[EXERCISE INPUTS]

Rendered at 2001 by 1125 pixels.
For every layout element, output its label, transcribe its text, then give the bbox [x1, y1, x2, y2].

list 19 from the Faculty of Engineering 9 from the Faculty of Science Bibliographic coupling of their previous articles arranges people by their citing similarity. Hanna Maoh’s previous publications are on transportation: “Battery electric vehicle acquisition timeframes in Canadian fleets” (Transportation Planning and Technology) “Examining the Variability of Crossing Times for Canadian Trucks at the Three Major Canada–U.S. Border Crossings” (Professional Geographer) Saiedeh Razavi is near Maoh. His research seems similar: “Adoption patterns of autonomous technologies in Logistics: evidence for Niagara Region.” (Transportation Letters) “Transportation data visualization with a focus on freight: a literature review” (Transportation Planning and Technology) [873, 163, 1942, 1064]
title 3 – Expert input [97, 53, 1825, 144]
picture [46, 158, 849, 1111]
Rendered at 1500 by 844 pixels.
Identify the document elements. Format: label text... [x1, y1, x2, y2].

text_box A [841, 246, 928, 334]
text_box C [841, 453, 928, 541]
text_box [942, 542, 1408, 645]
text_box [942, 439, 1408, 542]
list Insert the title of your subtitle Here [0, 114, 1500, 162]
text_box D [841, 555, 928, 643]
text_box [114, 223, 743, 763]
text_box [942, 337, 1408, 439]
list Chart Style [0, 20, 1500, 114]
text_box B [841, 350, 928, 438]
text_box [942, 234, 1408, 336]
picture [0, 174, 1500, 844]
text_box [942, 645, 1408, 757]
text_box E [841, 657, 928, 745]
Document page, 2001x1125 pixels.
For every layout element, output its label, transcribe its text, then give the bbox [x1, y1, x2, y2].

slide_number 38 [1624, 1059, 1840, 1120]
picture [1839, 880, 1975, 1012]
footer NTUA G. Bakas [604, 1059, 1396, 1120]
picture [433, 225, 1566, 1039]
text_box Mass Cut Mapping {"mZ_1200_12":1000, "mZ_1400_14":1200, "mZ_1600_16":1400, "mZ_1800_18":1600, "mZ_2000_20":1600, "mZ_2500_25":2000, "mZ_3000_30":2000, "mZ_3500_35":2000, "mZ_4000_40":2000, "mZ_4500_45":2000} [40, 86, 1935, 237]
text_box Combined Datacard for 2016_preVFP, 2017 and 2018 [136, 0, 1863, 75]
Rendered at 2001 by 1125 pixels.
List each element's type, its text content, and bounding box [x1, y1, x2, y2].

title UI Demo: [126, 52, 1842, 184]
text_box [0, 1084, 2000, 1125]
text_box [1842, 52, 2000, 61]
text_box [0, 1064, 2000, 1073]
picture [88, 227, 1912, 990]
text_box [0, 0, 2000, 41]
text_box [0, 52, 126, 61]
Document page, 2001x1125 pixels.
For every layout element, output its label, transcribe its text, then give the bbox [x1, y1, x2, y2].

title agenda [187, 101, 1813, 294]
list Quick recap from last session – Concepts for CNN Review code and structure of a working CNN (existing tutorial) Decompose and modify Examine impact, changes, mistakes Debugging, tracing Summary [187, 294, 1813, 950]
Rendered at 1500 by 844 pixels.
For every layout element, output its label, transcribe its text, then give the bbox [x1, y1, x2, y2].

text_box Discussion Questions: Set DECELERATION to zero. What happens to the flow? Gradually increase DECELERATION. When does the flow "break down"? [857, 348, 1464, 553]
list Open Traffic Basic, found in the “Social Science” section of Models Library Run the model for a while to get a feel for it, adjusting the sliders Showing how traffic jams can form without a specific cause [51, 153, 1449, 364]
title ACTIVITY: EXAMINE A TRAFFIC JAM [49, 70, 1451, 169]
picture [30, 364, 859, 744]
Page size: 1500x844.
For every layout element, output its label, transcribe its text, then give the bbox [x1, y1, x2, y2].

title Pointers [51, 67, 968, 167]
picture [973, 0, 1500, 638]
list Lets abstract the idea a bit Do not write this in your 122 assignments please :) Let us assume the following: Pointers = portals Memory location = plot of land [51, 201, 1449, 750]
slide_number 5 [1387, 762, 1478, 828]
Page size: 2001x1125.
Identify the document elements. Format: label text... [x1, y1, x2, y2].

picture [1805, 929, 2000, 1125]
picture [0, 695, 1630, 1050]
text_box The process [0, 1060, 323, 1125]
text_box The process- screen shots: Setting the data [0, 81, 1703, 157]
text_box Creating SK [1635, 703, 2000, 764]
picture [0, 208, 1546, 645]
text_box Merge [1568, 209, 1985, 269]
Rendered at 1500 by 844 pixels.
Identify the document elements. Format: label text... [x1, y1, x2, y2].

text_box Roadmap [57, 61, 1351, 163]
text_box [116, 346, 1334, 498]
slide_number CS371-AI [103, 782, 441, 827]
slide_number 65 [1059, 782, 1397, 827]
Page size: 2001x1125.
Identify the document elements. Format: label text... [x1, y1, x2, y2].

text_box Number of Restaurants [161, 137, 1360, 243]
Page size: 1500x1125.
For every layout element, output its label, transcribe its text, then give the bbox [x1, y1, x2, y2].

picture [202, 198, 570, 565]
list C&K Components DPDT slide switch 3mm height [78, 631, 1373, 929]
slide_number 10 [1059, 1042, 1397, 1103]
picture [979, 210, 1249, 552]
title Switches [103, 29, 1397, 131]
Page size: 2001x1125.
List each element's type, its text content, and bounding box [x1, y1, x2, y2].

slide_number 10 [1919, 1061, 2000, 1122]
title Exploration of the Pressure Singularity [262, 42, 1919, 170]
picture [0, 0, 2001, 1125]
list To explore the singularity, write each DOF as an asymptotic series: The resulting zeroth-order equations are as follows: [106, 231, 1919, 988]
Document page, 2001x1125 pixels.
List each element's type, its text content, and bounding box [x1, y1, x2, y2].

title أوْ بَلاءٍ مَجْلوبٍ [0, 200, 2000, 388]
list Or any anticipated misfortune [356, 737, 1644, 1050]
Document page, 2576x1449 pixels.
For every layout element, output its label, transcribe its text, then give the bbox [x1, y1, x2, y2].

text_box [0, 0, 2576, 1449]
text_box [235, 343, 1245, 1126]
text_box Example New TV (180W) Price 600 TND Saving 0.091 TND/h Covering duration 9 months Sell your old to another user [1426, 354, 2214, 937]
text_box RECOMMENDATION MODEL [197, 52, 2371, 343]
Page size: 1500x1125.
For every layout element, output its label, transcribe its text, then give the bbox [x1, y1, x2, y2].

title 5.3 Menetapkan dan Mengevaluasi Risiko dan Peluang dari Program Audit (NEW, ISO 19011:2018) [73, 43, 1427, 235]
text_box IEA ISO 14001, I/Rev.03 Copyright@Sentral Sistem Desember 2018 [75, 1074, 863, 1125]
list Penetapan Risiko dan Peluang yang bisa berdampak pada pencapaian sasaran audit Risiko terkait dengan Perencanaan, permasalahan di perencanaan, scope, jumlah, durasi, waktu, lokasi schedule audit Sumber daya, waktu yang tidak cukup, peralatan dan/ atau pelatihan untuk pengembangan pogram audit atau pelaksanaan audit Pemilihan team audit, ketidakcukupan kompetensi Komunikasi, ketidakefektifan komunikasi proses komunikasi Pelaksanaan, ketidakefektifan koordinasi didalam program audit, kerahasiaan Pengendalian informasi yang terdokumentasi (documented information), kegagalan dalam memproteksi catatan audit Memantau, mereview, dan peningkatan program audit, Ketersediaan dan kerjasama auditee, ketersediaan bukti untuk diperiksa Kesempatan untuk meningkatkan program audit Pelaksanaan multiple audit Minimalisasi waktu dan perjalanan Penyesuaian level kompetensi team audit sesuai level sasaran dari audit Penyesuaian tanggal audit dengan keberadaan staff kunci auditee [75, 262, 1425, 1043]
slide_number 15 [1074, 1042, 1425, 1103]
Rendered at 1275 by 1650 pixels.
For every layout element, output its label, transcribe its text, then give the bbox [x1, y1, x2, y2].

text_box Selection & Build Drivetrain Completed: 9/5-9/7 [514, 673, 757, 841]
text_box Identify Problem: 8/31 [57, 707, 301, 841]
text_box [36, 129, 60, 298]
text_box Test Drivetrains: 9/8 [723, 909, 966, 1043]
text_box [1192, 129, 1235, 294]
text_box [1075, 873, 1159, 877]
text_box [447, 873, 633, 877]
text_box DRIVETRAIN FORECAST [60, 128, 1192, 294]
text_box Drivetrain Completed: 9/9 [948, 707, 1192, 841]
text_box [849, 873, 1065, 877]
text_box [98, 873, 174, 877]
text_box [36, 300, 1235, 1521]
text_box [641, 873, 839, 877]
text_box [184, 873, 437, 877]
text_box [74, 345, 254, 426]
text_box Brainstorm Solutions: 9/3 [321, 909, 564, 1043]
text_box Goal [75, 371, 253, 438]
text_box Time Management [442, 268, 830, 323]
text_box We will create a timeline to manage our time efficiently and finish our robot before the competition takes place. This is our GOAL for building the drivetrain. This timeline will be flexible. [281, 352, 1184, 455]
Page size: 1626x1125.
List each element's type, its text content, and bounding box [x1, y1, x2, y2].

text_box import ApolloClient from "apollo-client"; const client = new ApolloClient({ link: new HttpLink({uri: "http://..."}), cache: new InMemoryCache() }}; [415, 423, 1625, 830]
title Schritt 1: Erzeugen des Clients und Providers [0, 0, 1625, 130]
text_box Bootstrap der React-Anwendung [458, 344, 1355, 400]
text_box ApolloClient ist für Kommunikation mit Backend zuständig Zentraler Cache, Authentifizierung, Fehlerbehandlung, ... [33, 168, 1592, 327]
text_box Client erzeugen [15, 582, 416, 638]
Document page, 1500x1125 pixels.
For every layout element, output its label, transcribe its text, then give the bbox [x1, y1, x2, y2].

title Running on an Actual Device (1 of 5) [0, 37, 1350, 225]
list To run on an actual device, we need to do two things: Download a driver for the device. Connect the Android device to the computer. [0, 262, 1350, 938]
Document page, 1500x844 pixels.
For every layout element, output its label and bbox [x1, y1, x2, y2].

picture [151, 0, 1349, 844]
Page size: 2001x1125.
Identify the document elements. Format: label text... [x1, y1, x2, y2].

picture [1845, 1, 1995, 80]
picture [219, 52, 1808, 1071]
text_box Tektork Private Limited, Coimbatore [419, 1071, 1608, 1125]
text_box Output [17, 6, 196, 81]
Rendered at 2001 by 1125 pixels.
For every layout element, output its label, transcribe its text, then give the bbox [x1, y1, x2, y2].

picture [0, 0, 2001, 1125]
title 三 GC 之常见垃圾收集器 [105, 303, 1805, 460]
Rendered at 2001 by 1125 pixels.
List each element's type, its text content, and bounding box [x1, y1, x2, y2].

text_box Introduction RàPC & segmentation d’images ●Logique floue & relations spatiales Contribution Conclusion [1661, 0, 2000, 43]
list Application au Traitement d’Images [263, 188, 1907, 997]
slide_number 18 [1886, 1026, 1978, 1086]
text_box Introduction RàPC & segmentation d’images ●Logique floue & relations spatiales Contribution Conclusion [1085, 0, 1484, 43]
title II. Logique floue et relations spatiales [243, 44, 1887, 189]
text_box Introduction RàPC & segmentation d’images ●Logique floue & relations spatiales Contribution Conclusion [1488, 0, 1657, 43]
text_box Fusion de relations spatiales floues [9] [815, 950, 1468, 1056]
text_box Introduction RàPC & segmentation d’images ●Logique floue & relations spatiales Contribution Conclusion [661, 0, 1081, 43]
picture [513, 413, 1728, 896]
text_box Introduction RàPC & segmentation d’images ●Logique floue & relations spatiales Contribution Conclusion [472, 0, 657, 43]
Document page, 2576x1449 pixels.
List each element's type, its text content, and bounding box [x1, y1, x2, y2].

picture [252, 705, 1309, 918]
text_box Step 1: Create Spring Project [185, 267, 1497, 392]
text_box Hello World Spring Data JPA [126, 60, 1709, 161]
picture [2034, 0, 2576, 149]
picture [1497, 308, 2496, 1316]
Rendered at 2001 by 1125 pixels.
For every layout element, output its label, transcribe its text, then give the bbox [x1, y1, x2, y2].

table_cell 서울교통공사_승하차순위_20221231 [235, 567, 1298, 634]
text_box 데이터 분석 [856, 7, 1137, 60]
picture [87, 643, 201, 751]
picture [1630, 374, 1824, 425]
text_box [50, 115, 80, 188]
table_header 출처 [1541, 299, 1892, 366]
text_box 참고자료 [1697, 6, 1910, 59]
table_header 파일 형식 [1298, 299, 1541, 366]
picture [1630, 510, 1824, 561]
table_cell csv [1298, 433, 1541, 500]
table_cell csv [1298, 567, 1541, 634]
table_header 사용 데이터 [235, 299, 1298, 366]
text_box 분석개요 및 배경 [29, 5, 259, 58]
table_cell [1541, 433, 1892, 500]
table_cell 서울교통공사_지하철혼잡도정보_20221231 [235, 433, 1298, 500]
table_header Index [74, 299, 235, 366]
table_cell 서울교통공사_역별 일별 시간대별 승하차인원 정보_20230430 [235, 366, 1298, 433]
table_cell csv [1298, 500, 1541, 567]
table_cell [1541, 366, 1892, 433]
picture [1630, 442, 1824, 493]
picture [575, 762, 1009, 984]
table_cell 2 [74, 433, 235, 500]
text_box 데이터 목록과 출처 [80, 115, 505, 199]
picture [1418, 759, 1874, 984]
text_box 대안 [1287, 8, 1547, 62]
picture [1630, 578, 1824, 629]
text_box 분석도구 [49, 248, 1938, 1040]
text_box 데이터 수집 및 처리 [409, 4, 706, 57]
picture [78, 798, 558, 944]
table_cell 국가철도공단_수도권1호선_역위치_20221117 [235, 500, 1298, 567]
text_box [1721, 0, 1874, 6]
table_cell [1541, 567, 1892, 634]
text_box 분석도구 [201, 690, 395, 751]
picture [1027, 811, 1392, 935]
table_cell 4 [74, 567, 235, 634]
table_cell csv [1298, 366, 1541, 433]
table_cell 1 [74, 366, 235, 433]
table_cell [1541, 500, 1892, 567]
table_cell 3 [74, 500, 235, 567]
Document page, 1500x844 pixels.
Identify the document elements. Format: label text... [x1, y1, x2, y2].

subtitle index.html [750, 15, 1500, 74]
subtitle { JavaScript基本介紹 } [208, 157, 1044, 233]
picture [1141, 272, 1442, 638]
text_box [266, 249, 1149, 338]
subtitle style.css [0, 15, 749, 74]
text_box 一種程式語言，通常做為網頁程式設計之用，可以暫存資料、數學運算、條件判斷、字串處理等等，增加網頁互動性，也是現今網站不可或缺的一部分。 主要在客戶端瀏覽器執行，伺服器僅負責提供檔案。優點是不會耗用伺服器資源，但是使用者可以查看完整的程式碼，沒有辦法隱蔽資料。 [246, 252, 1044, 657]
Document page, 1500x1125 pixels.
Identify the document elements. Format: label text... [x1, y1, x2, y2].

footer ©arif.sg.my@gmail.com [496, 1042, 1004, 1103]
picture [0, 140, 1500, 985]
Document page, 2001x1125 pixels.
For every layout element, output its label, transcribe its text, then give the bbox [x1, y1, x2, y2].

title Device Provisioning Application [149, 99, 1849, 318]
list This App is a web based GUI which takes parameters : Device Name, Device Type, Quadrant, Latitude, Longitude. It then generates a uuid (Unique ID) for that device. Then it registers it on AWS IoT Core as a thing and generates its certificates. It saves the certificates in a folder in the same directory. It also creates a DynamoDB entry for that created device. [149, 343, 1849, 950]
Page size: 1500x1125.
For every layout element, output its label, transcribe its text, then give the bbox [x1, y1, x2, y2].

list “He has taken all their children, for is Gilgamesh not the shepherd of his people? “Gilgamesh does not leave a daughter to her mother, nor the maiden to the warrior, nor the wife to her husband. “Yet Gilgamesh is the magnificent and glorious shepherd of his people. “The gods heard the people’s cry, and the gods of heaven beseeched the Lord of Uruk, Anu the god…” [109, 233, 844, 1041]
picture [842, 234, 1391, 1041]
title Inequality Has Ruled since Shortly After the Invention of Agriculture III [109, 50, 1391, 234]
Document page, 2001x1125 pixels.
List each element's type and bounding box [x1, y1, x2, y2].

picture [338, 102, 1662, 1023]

[/EXERCISE INPUTS]

• REQUIRED WORK: Only the lines above from the line with "Rendered at 1275 by 1650 pixels." to the line with "Page size: 1626x1125.", those two lines included, should be reproduced exactly.

• RESULT BELOW:
Rendered at 1275 by 1650 pixels.
For every layout element, output its label, transcribe its text, then give the bbox [x1, y1, x2, y2].

text_box Selection & Build Drivetrain Completed: 9/5-9/7 [514, 673, 757, 841]
text_box Identify Problem: 8/31 [57, 707, 301, 841]
text_box [36, 129, 60, 298]
text_box Test Drivetrains: 9/8 [723, 909, 966, 1043]
text_box [1192, 129, 1235, 294]
text_box [1075, 873, 1159, 877]
text_box [447, 873, 633, 877]
text_box DRIVETRAIN FORECAST [60, 128, 1192, 294]
text_box Drivetrain Completed: 9/9 [948, 707, 1192, 841]
text_box [849, 873, 1065, 877]
text_box [98, 873, 174, 877]
text_box [36, 300, 1235, 1521]
text_box [641, 873, 839, 877]
text_box [184, 873, 437, 877]
text_box [74, 345, 254, 426]
text_box Brainstorm Solutions: 9/3 [321, 909, 564, 1043]
text_box Goal [75, 371, 253, 438]
text_box Time Management [442, 268, 830, 323]
text_box We will create a timeline to manage our time efficiently and finish our robot before the competition takes place. This is our GOAL for building the drivetrain. This timeline will be flexible. [281, 352, 1184, 455]
Page size: 1626x1125.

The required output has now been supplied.